A UCSF clinical psychologist has taken aim at the National Football League (NFL) for “race norming” black players diagnosed with dementia, a practice that is depriving them of the monetary awards allocated to former footballers with neurodegenerative disorders.
In her perspective that runs in JAMA Neurology on Dec. 21, 2020, Katherine Possin, Ph.D., of the UCSF Memory and Aging Center, says the denial of compensation to Black players, whose cognitive scores had been adjusted to “correct” for race, adds fuel to the nation’s “long history of structural racism and discrimination practices.”
“The Human Genome Project has taught us that human beings are 99.9 percent similar at the DNA level,” Possin said, “and the remaining 0.1 percent does not vary according to socio-politically defined race categories such as Black or White.”
Instead of using race norms, which typically also adjust for age, education and gender, neuropsychologists should develop new approaches that account for “social determinants of brain health,” like language, literacy, occupation, economic and financial status, she said.
Possin’s perspective follows the August 25 class action lawsuit against the NFL filed by retired players Kevin Henry, 52, and Najeh Davenport, 41, both of whom are Black and were diagnosed with dementia after sustaining multiple concussions on the field.
Claims Nixed Despite Dementia Diagnoses
Under the landmark concussion settlement of 2013, the NFL had agreed to pay more than $1 billion to retired footballers who had suffered neurodegenerative disorders associated with chronic brain trauma.

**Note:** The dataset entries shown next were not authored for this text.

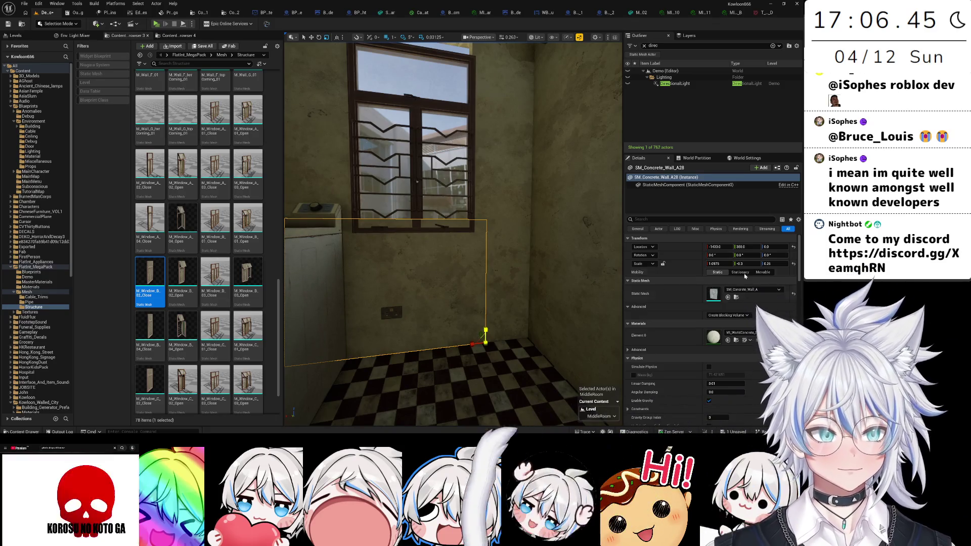
pyautogui.click(770, 264)
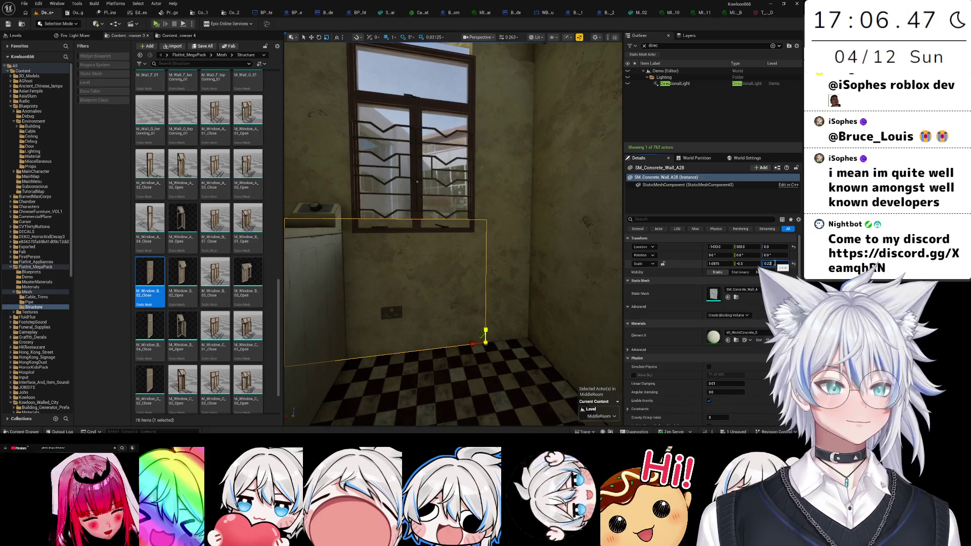
pyautogui.write('8')
pyautogui.press('Return')
pyautogui.press('Return')
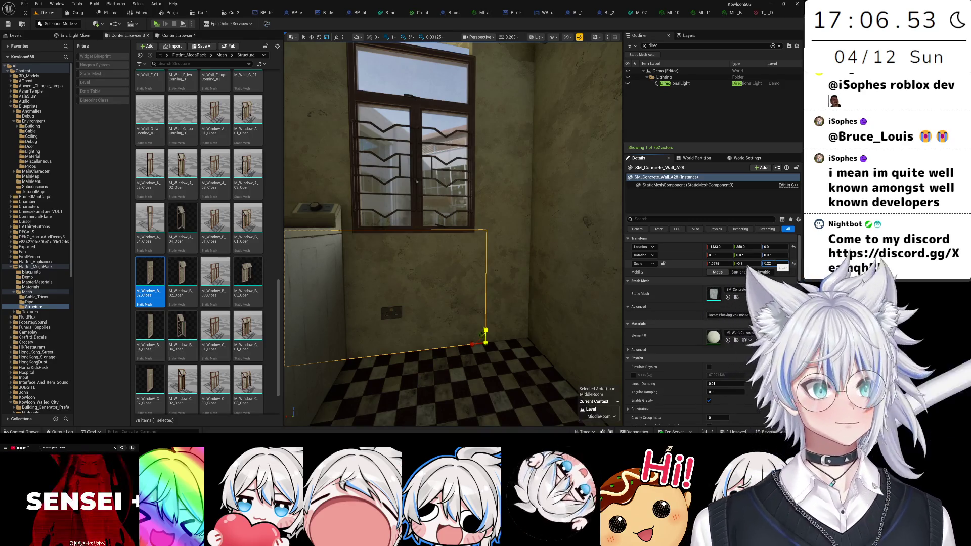
# - Narrow the wall copy along X, then focus on wall piece SM_Concrete_Wall_A12
pyautogui.scroll(5, 452, 233)
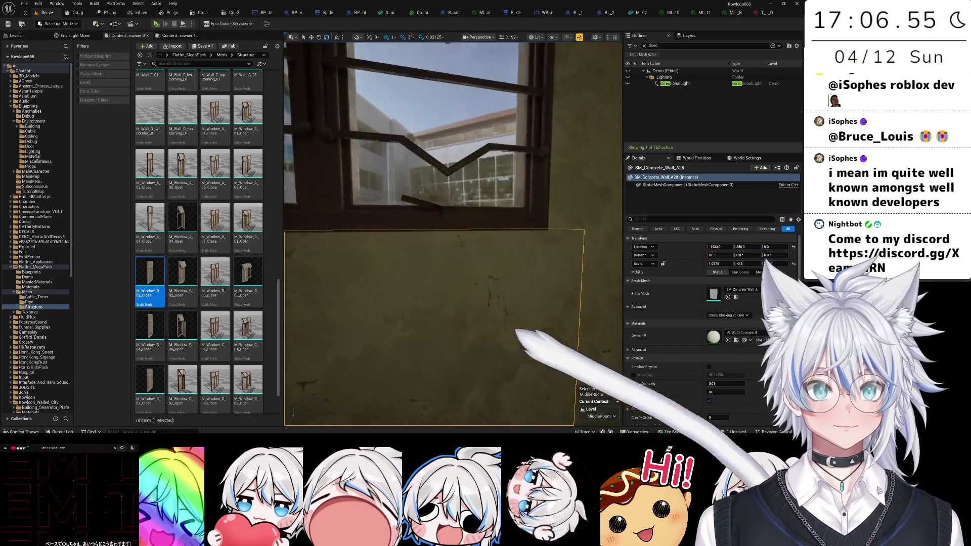
pyautogui.scroll(-5, 500, 320)
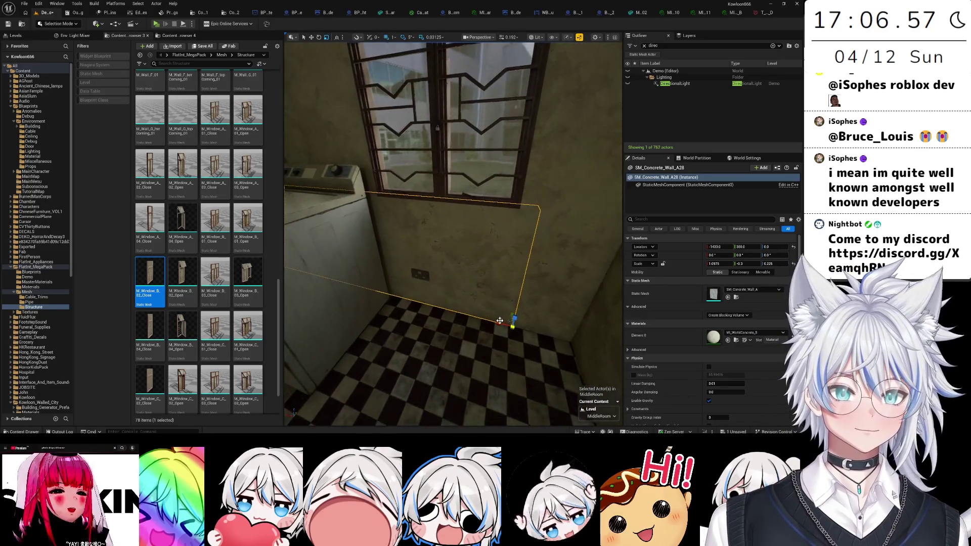
pyautogui.moveTo(498, 322)
pyautogui.mouseDown()
pyautogui.moveTo(482, 74)
pyautogui.moveTo(490, 81)
pyautogui.mouseUp()
pyautogui.scroll(-5, 500, 317)
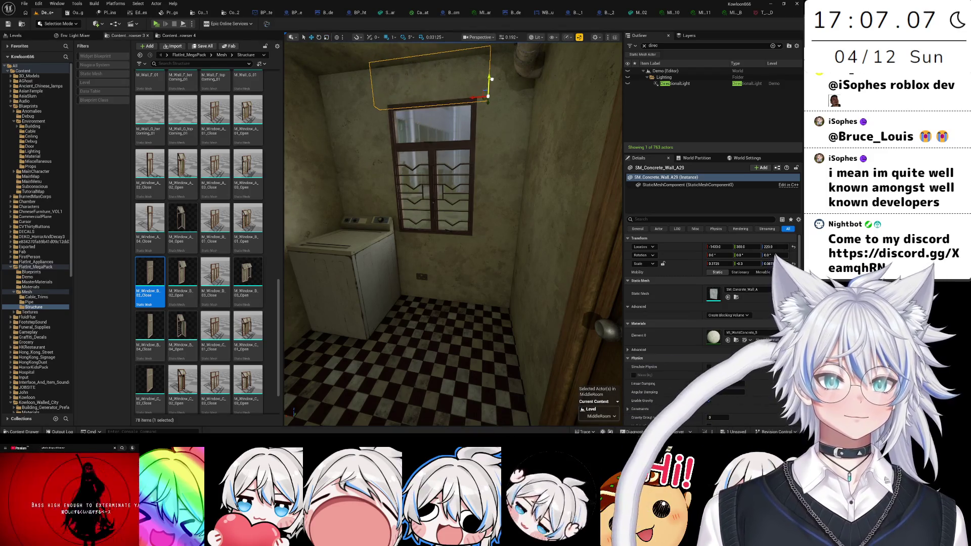
pyautogui.click(505, 160)
pyautogui.press('f')
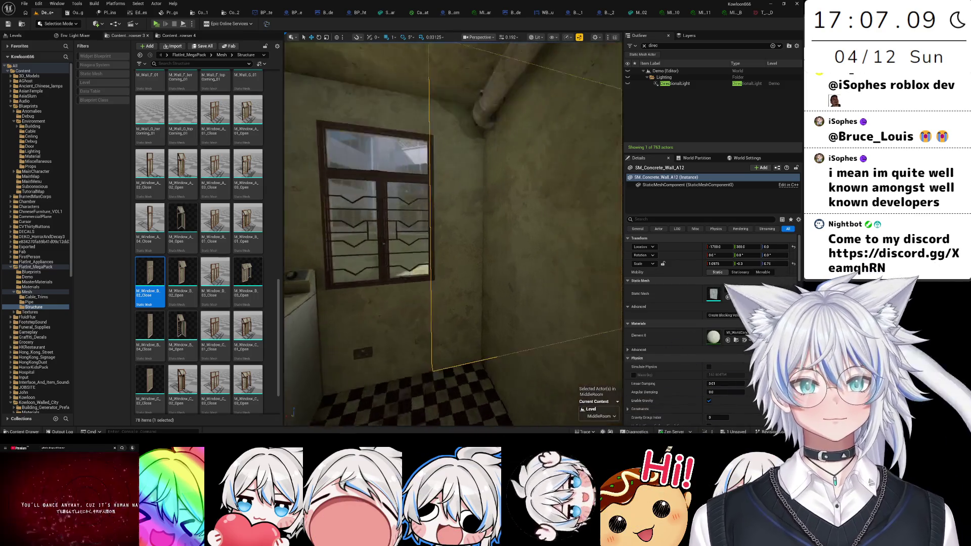
pyautogui.scroll(-3, 482, 198)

But in the cases of Henry and Davenport, their claims were denied despite testing by NFL-approved physicians that showed cognitive impairment equivalent to mild-to-moderate dementia.
In Henry’s case, the NFL said a second neurological evaluation did not qualify him for compensation after his raw scores were adjusted using a “full demographic model … which includes age, education, race/ethnicity and gender,” indicating that they fell within the normal range for Blacks. In Davenport’s case, the NFL appealed his claim based on the same recalculation of cognitive scores “applying the industry-standard Heaton norms” that correct for Black race.

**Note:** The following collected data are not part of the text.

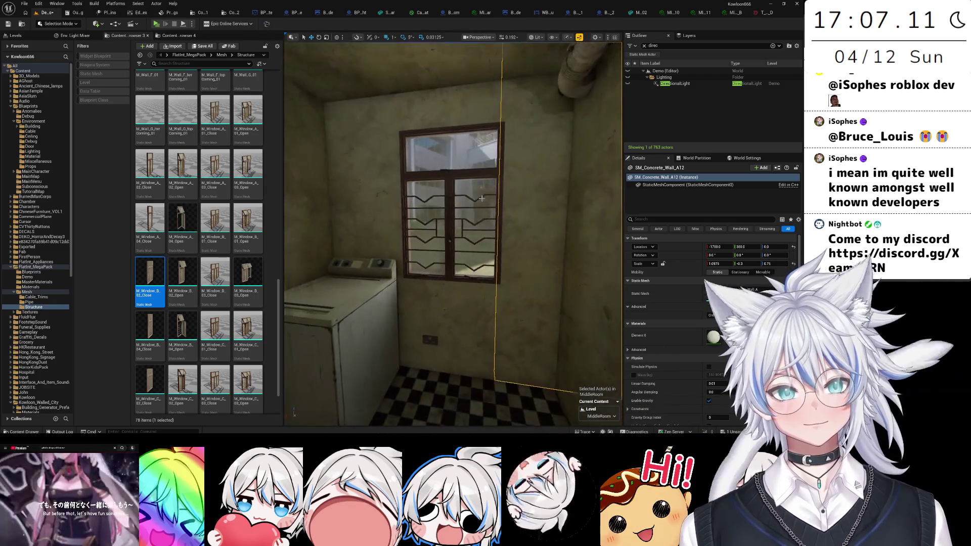
pyautogui.scroll(5, 487, 217)
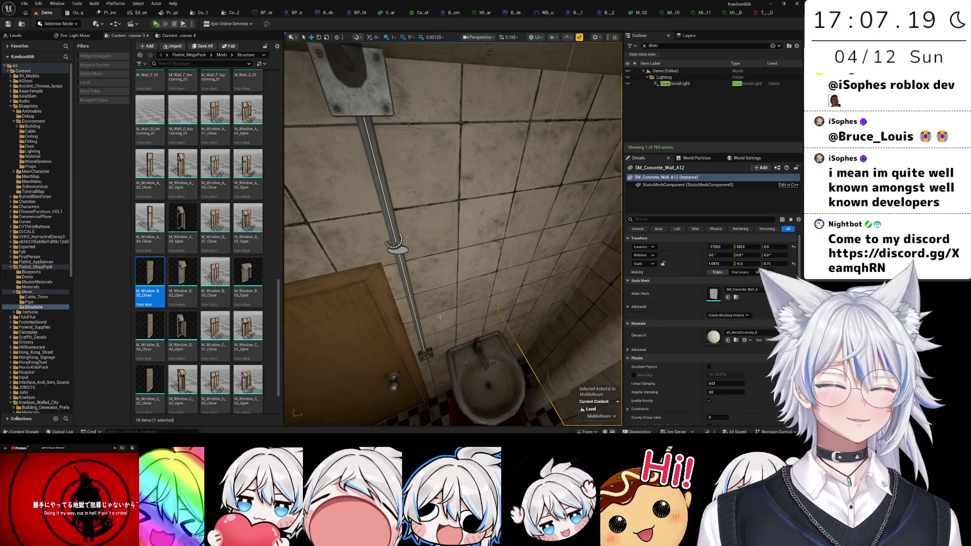
pyautogui.moveTo(436, 302)
pyautogui.mouseDown()
pyautogui.moveTo(455, 300)
pyautogui.moveTo(445, 314)
pyautogui.moveTo(433, 291)
pyautogui.moveTo(436, 301)
pyautogui.mouseUp()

Their lawsuit alleges the NFL has “repeatedly insisted that applicants’ scores must be race-normed by using separate Black and White reference populations—a position that greatly reduces Black players’ chances of success.” It notes that an estimated 65 to 70 percent of current professional football players are Black.
The NFL is reported to have denied approximately three-quarters of the 2,000 claims for dementia submitted by all former players.
Faculty from the UCSF Memory and Aging Center had declined to join the pool of neuro specialists partnering with the NFL under the settlement agreement, after recognizing the use of race-based norms.
“Race-based norms are not scientifically sound or fair,” said Bruce Miller, MD, director of the UCSF Memory and Aging Center. “Over-reliance on quantitative measures of cognition without understanding day-to-day function can lead to an incomplete picture of illness.”
Instead, Miller said, the emergence of powerful biomarkers for Alzheimer’s disease and vascular dementia should be of increasing value in confirming disease diagnosis.
Alternative Assessment Should Be Used for Claimants of All Races
Possin, who is also affiliated with the UCSF Weill Institute for Neurosciences, described race norming as “reminiscent of a damaging, century-long history of assuming that differences on intelligence tests are primarily inherited, and then using this false assumption to legitimize unequal distribution of resources by social class.”
A more scientific alternative, which would be used for all claimants regardless of race, would evaluate those factors that influence cognitive performance, she said. This would include accounting for country of origin and reason for immigration; language and multilingualism; number of years of education, quality of education and number of years of parents’ education; literacy and health literacy; perceived discrimination and early life adversity; occupation, including stability, at midlife and current; income, housing, food security and health care access at childhood, midlife and current; and residential characteristics and social cohesion at childhood, midlife and current.
Possin asserts that data and algorithms should be made publicly available “so that limitations are transparent, data can be obtained across samples and new approaches can be accelerated.” And rather than a “plug-and-play” formula of cognitive test scores, a diagnosis should be based on clinical judgment following a comprehensive evaluation of history, changes in patient functioning, neurological exam findings, lab findings and social context.
“Changes in personality and behavior that are very commonly part of the dementia syndromes that follow repeated head trauma are often not captured on standard cognitive testing,” she noted, “yet can be far more disabling for patients and troubling for caregivers than deficits in cognition.”